Supplied data:
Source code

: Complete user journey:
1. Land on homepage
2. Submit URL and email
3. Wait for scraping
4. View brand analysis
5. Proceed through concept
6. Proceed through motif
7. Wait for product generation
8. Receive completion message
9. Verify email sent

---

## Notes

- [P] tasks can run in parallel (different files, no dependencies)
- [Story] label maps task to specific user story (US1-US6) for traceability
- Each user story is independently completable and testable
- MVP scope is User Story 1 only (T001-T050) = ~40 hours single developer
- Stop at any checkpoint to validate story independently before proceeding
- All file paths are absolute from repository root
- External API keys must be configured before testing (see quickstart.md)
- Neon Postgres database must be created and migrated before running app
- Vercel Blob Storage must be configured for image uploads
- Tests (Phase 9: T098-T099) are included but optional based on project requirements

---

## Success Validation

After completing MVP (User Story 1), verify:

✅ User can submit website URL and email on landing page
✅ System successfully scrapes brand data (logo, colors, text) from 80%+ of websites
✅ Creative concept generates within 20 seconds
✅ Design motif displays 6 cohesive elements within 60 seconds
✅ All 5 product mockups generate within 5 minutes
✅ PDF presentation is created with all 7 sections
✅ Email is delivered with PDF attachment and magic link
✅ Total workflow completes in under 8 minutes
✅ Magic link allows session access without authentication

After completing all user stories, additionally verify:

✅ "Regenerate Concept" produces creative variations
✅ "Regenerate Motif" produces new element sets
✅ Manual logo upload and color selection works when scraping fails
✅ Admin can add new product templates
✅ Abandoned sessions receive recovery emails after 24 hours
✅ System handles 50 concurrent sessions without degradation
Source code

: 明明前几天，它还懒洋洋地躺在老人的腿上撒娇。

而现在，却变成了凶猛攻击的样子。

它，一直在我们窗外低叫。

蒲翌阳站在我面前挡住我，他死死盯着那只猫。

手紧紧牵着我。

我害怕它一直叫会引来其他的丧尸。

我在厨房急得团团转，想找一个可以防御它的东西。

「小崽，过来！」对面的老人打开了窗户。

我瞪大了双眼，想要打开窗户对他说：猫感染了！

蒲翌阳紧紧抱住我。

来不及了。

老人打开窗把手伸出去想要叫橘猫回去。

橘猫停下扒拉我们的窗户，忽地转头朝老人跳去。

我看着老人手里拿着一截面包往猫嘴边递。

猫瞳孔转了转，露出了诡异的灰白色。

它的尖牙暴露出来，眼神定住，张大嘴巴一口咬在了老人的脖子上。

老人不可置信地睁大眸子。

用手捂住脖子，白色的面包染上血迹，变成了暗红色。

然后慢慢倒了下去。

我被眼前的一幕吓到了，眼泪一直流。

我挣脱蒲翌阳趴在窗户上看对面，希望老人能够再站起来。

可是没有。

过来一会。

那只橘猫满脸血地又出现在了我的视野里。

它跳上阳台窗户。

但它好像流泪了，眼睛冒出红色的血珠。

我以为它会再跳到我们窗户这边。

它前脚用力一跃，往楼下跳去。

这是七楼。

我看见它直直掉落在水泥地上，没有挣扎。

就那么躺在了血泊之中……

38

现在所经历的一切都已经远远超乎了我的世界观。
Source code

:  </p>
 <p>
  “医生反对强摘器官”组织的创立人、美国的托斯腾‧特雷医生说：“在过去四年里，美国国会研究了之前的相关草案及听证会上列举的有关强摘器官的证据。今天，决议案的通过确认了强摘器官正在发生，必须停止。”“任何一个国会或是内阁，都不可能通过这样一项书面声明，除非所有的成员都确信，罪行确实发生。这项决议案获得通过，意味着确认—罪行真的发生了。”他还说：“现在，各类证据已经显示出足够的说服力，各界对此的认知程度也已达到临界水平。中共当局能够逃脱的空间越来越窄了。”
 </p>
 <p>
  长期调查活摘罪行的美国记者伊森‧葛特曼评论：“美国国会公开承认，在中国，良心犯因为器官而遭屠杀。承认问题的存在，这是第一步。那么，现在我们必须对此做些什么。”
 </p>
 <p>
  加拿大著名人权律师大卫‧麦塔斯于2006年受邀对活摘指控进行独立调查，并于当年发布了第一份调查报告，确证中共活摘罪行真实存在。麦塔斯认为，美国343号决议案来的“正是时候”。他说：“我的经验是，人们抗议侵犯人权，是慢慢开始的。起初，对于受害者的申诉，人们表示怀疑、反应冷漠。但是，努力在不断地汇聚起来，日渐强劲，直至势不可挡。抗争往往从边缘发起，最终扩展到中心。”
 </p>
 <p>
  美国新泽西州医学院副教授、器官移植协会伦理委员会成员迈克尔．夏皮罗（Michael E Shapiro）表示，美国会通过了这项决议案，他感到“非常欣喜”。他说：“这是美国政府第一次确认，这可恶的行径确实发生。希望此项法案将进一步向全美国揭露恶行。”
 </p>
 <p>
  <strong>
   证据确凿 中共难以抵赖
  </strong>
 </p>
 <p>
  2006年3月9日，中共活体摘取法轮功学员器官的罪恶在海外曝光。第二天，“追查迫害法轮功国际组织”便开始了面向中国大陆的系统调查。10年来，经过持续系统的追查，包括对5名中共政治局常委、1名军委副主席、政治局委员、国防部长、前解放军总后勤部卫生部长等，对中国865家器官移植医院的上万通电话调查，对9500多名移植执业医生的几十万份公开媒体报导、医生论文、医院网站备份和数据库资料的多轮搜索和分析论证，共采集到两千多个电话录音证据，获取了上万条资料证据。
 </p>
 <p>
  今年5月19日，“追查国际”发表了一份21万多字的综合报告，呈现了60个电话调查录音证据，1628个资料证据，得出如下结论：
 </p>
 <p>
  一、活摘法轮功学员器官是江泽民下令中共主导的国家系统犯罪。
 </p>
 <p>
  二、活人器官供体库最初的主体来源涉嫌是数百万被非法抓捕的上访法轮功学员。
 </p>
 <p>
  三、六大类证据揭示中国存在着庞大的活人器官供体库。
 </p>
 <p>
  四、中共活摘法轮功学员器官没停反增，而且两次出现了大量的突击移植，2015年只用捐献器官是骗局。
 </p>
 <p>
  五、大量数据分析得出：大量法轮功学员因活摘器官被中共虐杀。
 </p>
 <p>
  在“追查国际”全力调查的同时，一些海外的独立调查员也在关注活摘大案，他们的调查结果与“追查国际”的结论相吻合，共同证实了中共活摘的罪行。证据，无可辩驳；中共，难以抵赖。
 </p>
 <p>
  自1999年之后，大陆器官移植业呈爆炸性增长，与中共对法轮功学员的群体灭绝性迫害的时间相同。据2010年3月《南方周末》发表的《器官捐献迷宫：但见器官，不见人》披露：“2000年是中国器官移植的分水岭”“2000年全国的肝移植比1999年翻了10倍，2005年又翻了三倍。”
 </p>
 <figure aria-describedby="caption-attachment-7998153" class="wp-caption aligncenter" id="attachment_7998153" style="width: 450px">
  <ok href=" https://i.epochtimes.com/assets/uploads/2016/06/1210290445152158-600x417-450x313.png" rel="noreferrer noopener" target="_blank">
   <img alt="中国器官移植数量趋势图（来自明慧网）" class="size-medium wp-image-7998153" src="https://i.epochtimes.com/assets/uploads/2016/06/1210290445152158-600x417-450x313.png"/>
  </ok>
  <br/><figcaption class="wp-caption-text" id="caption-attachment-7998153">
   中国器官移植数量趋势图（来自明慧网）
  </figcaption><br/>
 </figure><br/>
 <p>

Exercise prompt:
Find how many lines in the records contain the string "must", then give the number alone.

Answer for this exercise:
3